AI agent
Controlling agent cost
Pick models per task, cap context, set monthly budget — three knobs to keep bills sane.
Why bills explode
"I just asked it to organize a few docs and it cost $20" — because the agent calls tools more than once. A complex task may run 50+ tool-call rounds, each shipping the current context (tens of thousands of tokens) back to the model. Sonnet at $3/M input × 50 rounds × 30K context = 1.5M input tokens = $4.50 for one task.
The fix is not "use the agent less" — it is "configure routing properly": cheap models for simple work, strong models for hard problems, concurrency caps so you don't blow the budget in one shot.
Three core habits
- Simple tasks → haiku / mini (10× cheaper)
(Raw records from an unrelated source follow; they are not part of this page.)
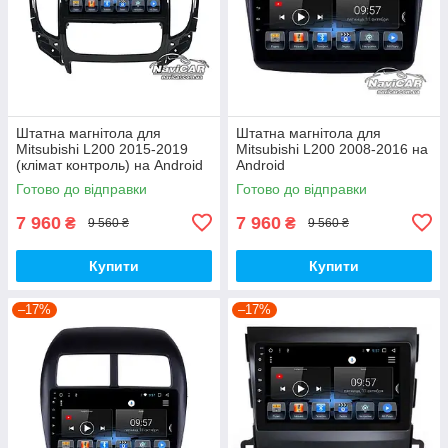
Штатна магнітола для
Штатна магнітола для
Mitsubishi L200 2015-2019
Mitsubishi L200 2008-2016 на
(клімат контроль) на Android
Android
Готово до відправки
Готово до відправки
7 960
7 960
₴
₴
9 560 ₴
9 560 ₴
Купити
Купити
–17%
–17%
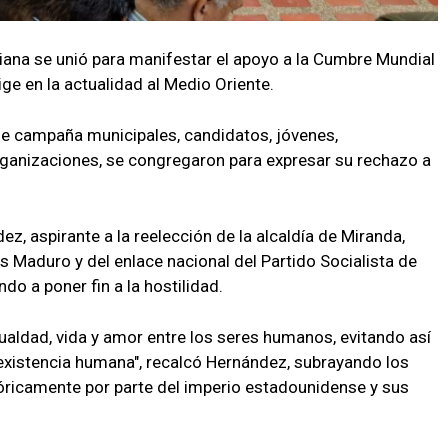
iana se unió para manifestar el apoyo a la Cumbre Mundial
lige en la actualidad al Medio Oriente.
 campaña municipales, candidatos, jóvenes,
rganizaciones, se congregaron para expresar su rechazo a
ez, aspirante a la reelección de la alcaldía de Miranda,
s Maduro y del enlace nacional del Partido Socialista de
ndo a poner fin a la hostilidad.
ualdad, vida y amor entre los seres humanos, evitando así
existencia humana", recalcó Hernández, subrayando los
óricamente por parte del imperio estadounidense y sus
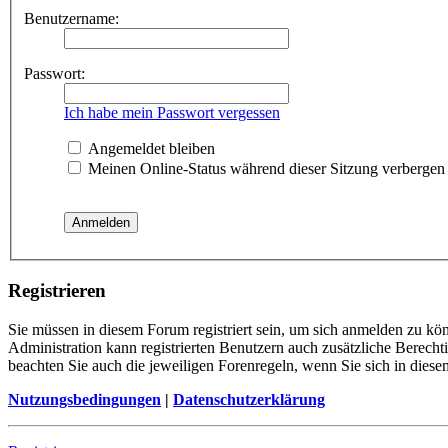
Benutzername:
Passwort:
Ich habe mein Passwort vergessen
Angemeldet bleiben
Meinen Online-Status während dieser Sitzung verbergen
Registrieren
Sie müssen in diesem Forum registriert sein, um sich anmelden zu kön
Administration kann registrierten Benutzern auch zusätzliche Berech
beachten Sie auch die jeweiligen Forenregeln, wenn Sie sich in die
Nutzungsbedingungen
|
Datenschutzerklärung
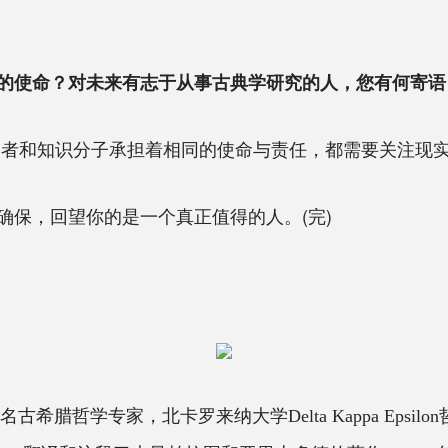
的使命？对未来有志于从事古典学研究的人，您有何寄语
学者和知识分子承担着相同的使命与责任，都需要关注现
保，回望你的是一个真正值得的人。(完)
是国际著名古希腊哲学专家，北卡罗来纳大学Delta Kappa E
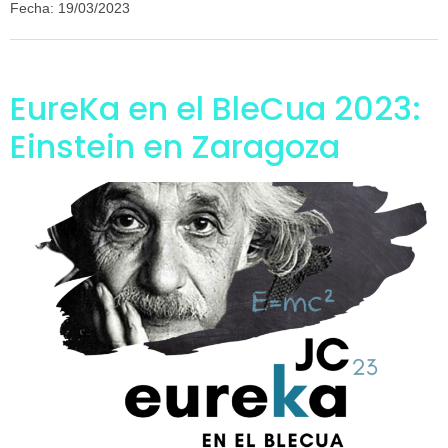
Fecha: 19/03/2023
EureKa en el BleCua 2023:
Einstein en Zaragoza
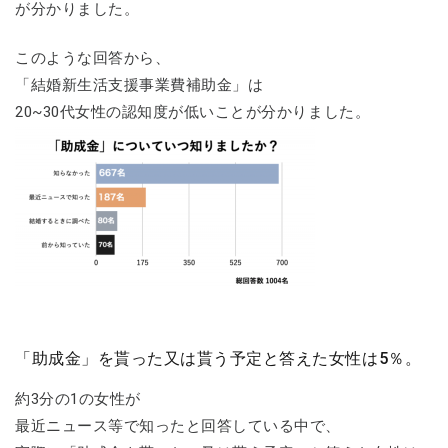
が分かりました。
このような回答から、
「結婚新生活支援事業費補助金」は
20~30代女性の認知度が低いことが分かりました。
「助成金」を貰った又は貰う予定と答えた女性は5％。
約3分の1の女性が
最近ニュース等で知ったと回答している中で、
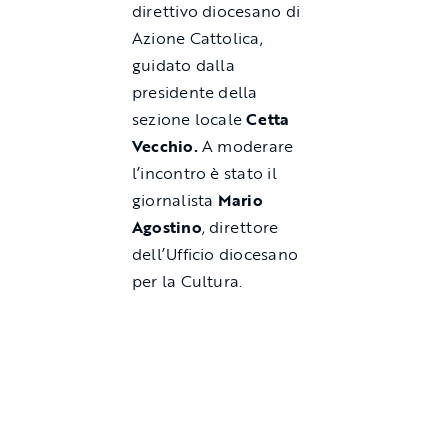
direttivo diocesano di
Azione Cattolica,
guidato dalla
presidente della
sezione locale
Cetta
Vecchio.
A moderare
l’incontro è stato il
giornalista
Mario
Agostino
, direttore
dell’Ufficio diocesano
per la Cultura.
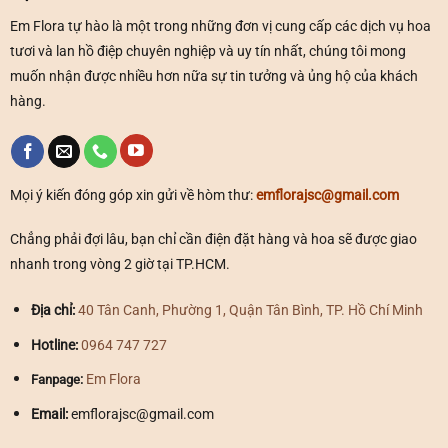
Em Flora tự hào là một trong những đơn vị cung cấp các dịch vụ hoa
tươi và lan hồ điệp chuyên nghiệp và uy tín nhất, chúng tôi mong
muốn nhận được nhiều hơn nữa sự tin tưởng và ủng hộ của khách
hàng.
Mọi ý kiến đóng góp xin gửi về hòm thư:
emflorajsc@gmail.com
Chẳng phải đợi lâu, bạn chỉ cần điện đặt hàng và hoa sẽ được giao
nhanh trong vòng 2 giờ tại TP.HCM.
Địa chỉ:
40 Tân Canh, Phường 1, Quận Tân Bình, TP. Hồ Chí Minh
Hotline:
0964 747 727
Em Flora
Fanpage:
Email:
emflorajsc@gmail.com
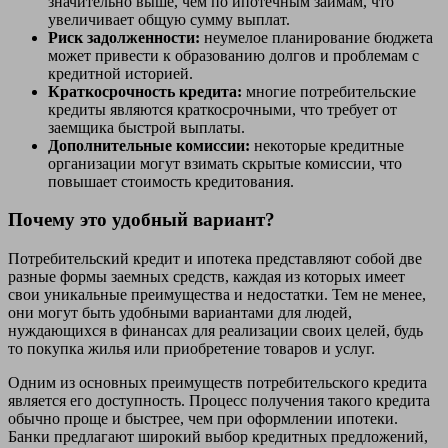
значительно выше, чем по ипотечным займам, что
увеличивает общую сумму выплат.
Риск задолженности:
неумелое планирование бюджета
может привести к образованию долгов и проблемам с
кредитной историей.
Краткосрочность кредита:
многие потребительские
кредиты являются краткосрочными, что требует от
заемщика быстрой выплаты.
Дополнительные комиссии:
некоторые кредитные
организации могут взимать скрытые комиссии, что
повышает стоимость кредитования.
Почему это удобный вариант?
Потребительский кредит и ипотека представляют собой две
разные формы заемных средств, каждая из которых имеет
свои уникальные преимущества и недостатки. Тем не менее,
они могут быть удобными вариантами для людей,
нуждающихся в финансах для реализации своих целей, будь
то покупка жилья или приобретение товаров и услуг.
Одним из основных преимуществ потребительского кредита
является его доступность. Процесс получения такого кредита
обычно проще и быстрее, чем при оформлении ипотеки.
Банки предлагают широкий выбор кредитных предложений,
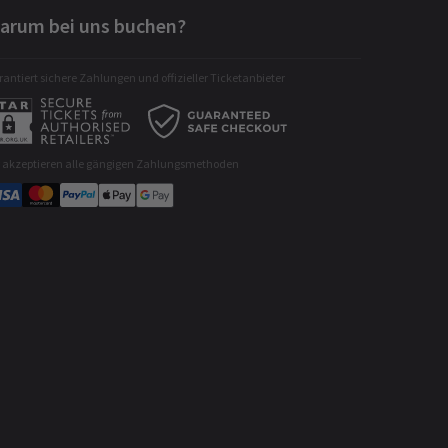
arum bei uns buchen?
antiert sichere Zahlungen und offizieller Ticketanbieter
r akzeptieren alle gängigen Zahlungsmethoden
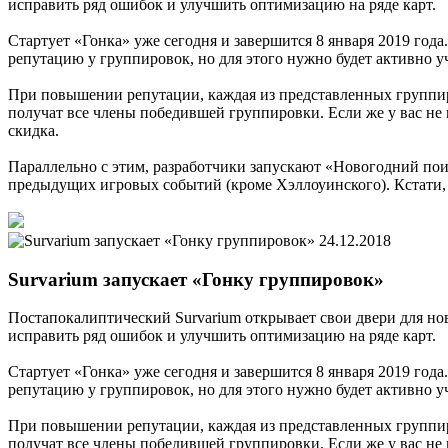
исправить ряд ошибок и улучшить оптимизацию на ряде карт.
Стартует «Гонка» уже сегодня и завершится 8 января 2019 года
репутацию у группировок, но для этого нужно будет активно у
При повышении репутации, каждая из представленных группи
получат все члены победившей группировки. Если же у вас не 
скидка.
Параллельно с этим, разработчики запускают «Новогодний поис
предыдущих игровых событий (кроме Хэллоуинского). Кстати,
24.12.2018
Survarium запускает «Гонку группировок»
Постапокалиптический Survarium открывает свои двери для нов
исправить ряд ошибок и улучшить оптимизацию на ряде карт.
Стартует «Гонка» уже сегодня и завершится 8 января 2019 года
репутацию у группировок, но для этого нужно будет активно у
При повышении репутации, каждая из представленных группи
получат все члены победившей группировки. Если же у вас не 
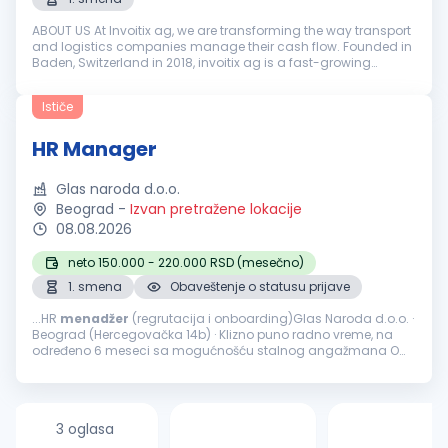
ABOUT US At Invoitix ag, we are transforming the way transport
and logistics companies manage their cash flow. Founded in
Baden, Switzerland in 2018, invoitix ag is a fast-growing
European factoring company providing digital financial
solutions to ro...
Ističe
HR Manager
Glas naroda d.o.o.
Beograd
-
Izvan pretražene lokacije
08.08.2026
neto 150.000 - 220.000 RSD (mesečno)
1. smena
Obaveštenje o statusu prijave
...HR
menadžer
(regrutacija i onboarding)Glas Naroda d.o.o. ·
Beograd (Hercegovačka 14b) · Klizno puno radno vreme, na
određeno 6 meseci sa mogućnošću stalnog angažmana O
nama Glas Naroda je srpska civic-tech platforma preko koje...
3 oglasa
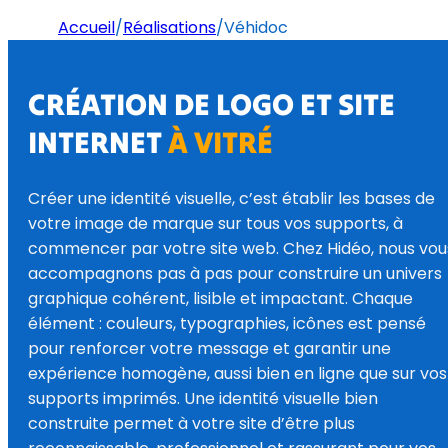
Accueil
/
Réalisations
/
Véhidoc
CRÉATION DE LOGO ET SITE
INTERNET
À VITRÉ
Créer une identité visuelle, c’est établir les bases de
votre image de marque sur tous vos supports, à
commencer par votre site web. Chez Hidéo, nous vou
accompagnons pas à pas pour construire un univers
graphique cohérent, lisible et impactant. Chaque
élément : couleurs, typographies, icônes est pensé
pour renforcer votre message et garantir une
expérience homogène, aussi bien en ligne que sur vos
supports imprimés. Une identité visuelle bien
construite permet à votre site d’être plus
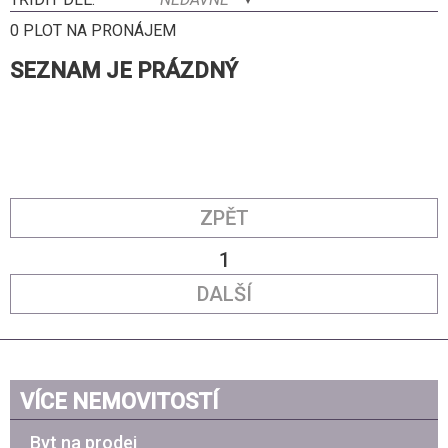
0 PLOT NA PRONÁJEM
SEZNAM JE PRÁZDNÝ
ZPĚT
1
DALŠÍ
VÍCE NEMOVITOSTÍ
Byt na prodej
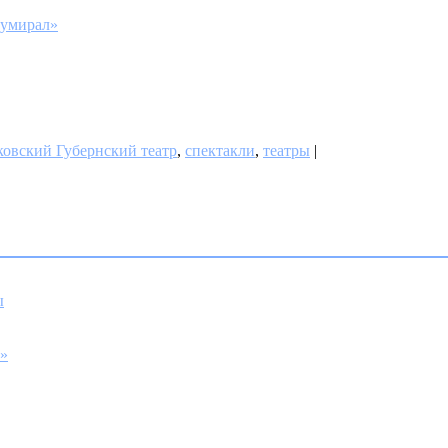
 умирал»
овский Губернский театр
,
спектакли
,
театры
|
ы
ь»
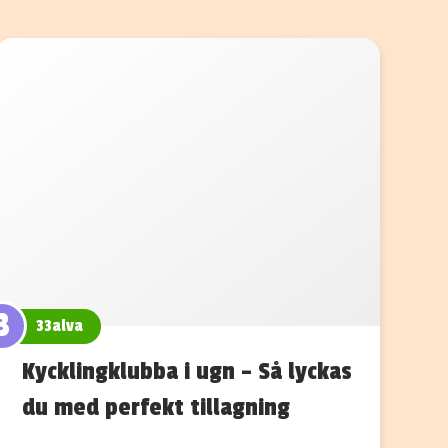
3
33alva
Kycklingklubba i ugn – Så lyckas
du med perfekt tillagning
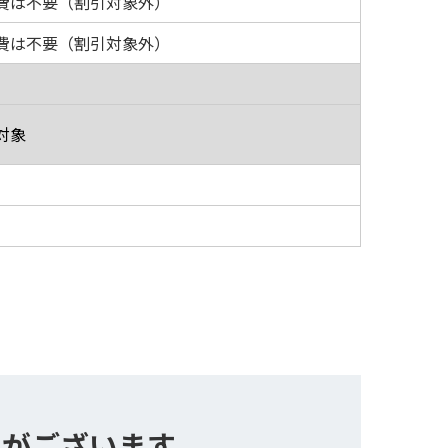
費は不要（割引対象外）
費は不要（割引対象外）
対象
性がございます。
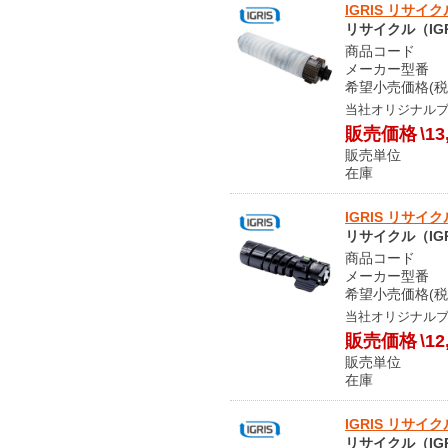
IGRIS リサイク
リサイクル（IGR
商品コード S
メーカー型番 60
希望小売価格(税
当社オリジナル
販売価格
\13
販売単位
在庫 
IGRIS リサイク
リサイクル（IGR
商品コード S
メーカー型番 CT
希望小売価格(税
当社オリジナル
販売価格
\12
販売単位
在庫 
IGRIS リサイ
リサイクル（IGR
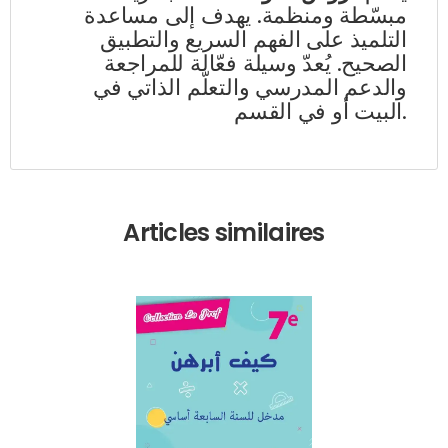
مبسّطة ومنظمة. يهدف إلى مساعدة
التلميذ على الفهم السريع والتطبيق
الصحيح. يُعدّ وسيلة فعّالة للمراجعة
والدعم المدرسي والتعلّم الذاتي في
البيت أو في القسم.
Articles similaires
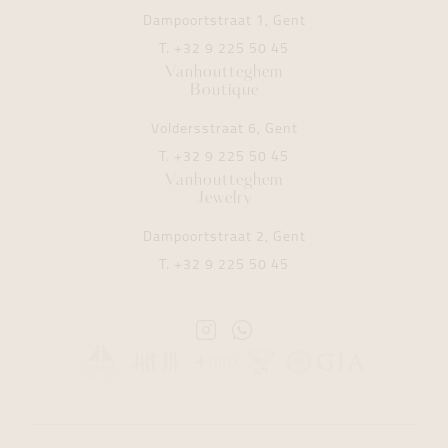
Dampoortstraat 1, Gent
T.
+32 9 225 50 45
Vanhoutteghem
Boutique
Voldersstraat 6, Gent
T.
+32 9 225 50 45
Vanhoutteghem
Jewelry
Dampoortstraat 2, Gent
T.
+32 9 225 50 45
Instagram
Whatsapp
Vanhoutteghem
Vanhoutteghem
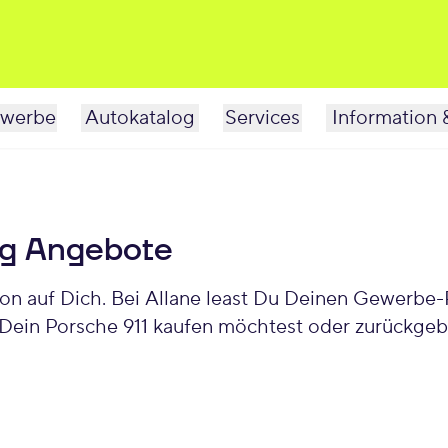
werbe
Autokatalog
Services
Information 
ng Angebote
Dein Porsche 911 kaufen möchtest oder zurückgeben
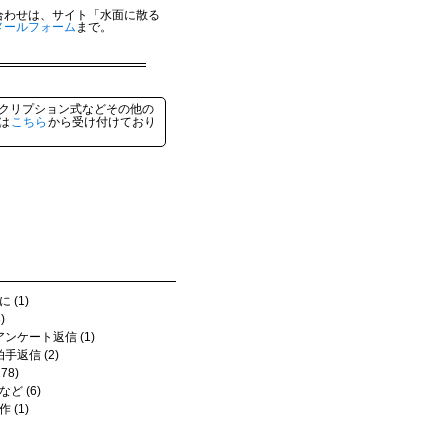
合わせは、サイト「水面に散る
メールフォーム
まで。
クリプション式などその他の
は
こちら
から受け付けており
 (1)
)
アンケート返信 (1)
拍手返信 (2)
78)
ど (6)
 (1)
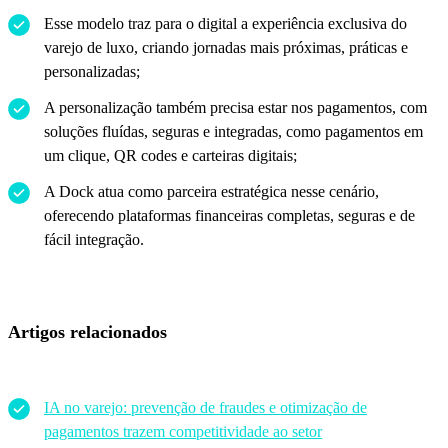
Esse modelo traz para o digital a experiência exclusiva do
varejo de luxo, criando jornadas mais próximas, práticas e
personalizadas;
A personalização também precisa estar nos pagamentos, com
soluções fluídas, seguras e integradas, como pagamentos em
um clique, QR codes e carteiras digitais;
A Dock atua como parceira estratégica nesse cenário,
oferecendo plataformas financeiras completas, seguras e de
fácil integração.
Artigos relacionados
IA no varejo: prevenção de fraudes e otimização de
pagamentos trazem competitividade ao setor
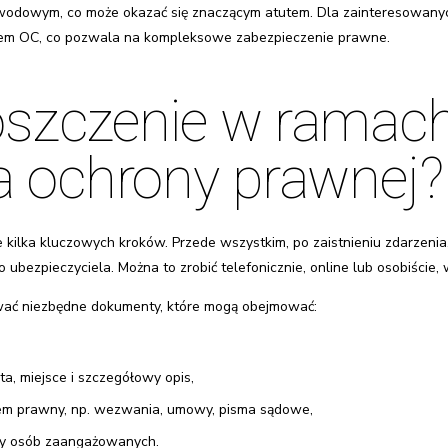
odowym, co może okazać się znaczącym atutem. Dla zainteresowanych
niem OC, co pozwala na kompleksowe zabezpieczenie prawne.
roszczenie w ramac
a ochrony prawnej?
 kilka kluczowych kroków. Przede wszystkim, po zaistnieniu zdarzenia,
bezpieczyciela. Można to zrobić telefonicznie, online lub osobiście, w
wać niezbędne dokumenty, które mogą obejmować:
ta, miejsce i szczegółowy opis,
lem prawny, np. wezwania, umowy, pisma sądowe,
y osób zaangażowanych.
- AI fields default to manual refresh, not auto
- Set a monthly cap in Settings → Billing
Model routing (Pro)
Pro unlocks mounting multiple providers at once and routing per task type. For example: code edits → sonnet, summaries → haiku, deep research → opus.
{
"routing": {
"default": "anthropic:claude-sonnet-4-5",
"rules": [
{
"when": { "tool": ["Read", "grep", "glob"] },
"use": "anthropic:claude-haiku-4"
},
{
"when": { "subagent": "research-summarizer" },
"use": "openai:gpt-4o-mini"
},
{
"when": { "context_tokens_gt": 80000 },
"use": "anthropic:claude-opus-4"
}
]
}
}Hard budget gates
- Settings → Billing → Monthly cap: hit it and the agent halts
- Per-session cap: stop automatically when a chat uses up its budget
- Per-tool-call cap: reject a call whose output exceeds X tokens
- Pair with a
Stophook to log token usage to a table for monthly review
Shrinking context size
The longer a chat lives, the bigger the context, the higher the cost. Three moves help immediately: use @ to reference precisely instead of dumping a folder, start a New Chat periodically, and offload long work to subagents so the parent stays slim.
Keep .kition/agent.md under 2KB — it loads into the system prompt every turn. Put project knowledge into searchable docs rather than stuffing it here.